Abstract

Langerhans Cell Histiocytosis (LCH) is a rare neoplastic disease of unknown etiology characterized by oligoclonal proliferation of langerhans cells with a varying incidence rate of 4-5.4 per 1 million individuals. LCH occurs in localised and multifocal forms. LCH lesions were first described in the year 1893, they are composed of large histiocytes with abundant cytoplasm intermixed with lymphocytes and eosinophils. Diabetes insipidus is the most common endocrinological abnormality of LCH. Other manifestations such as hypothalamic/pituitary axis disturbance and anterior pituitary deficiency can occur resulting in secondary or tertiary hypothyroidism. Cases of LCH with isolated thyroid involvement are very rare. We present a case of LCH, in a 42-year-old female who had a nodular thyroid swelling since one and a half year with euthyroid status.

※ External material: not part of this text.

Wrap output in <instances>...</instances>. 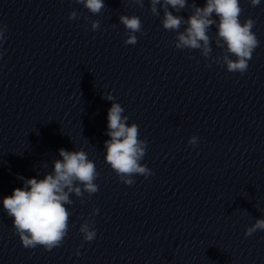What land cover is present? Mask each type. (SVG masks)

Total thyroidectomy specimen was received with a clinical diagnosis of thyroid neoplasm. Histopathology revealed langerhans histiocytes both mononucleated and multinucleated with prominent nuclear grooves, accompanied by good number of eosinophils and lymphocytes. Histopathology diagnosis of LCH was given supported by IHC S-100 and CD 1a positivity. Since, it’s a rare entity it needs to be distinguished from its closer mimics non Hodgkin’s lymphoma and Rosai Dorfman’s disease. Treatment of choice is surgical resection, but there is no evidence of improved outcome on usage of adjuvant chemoradiotherapy for primary thyroid LCH post resection. So, more case reports and articles are recommended to acess treatment regimen for better outcome.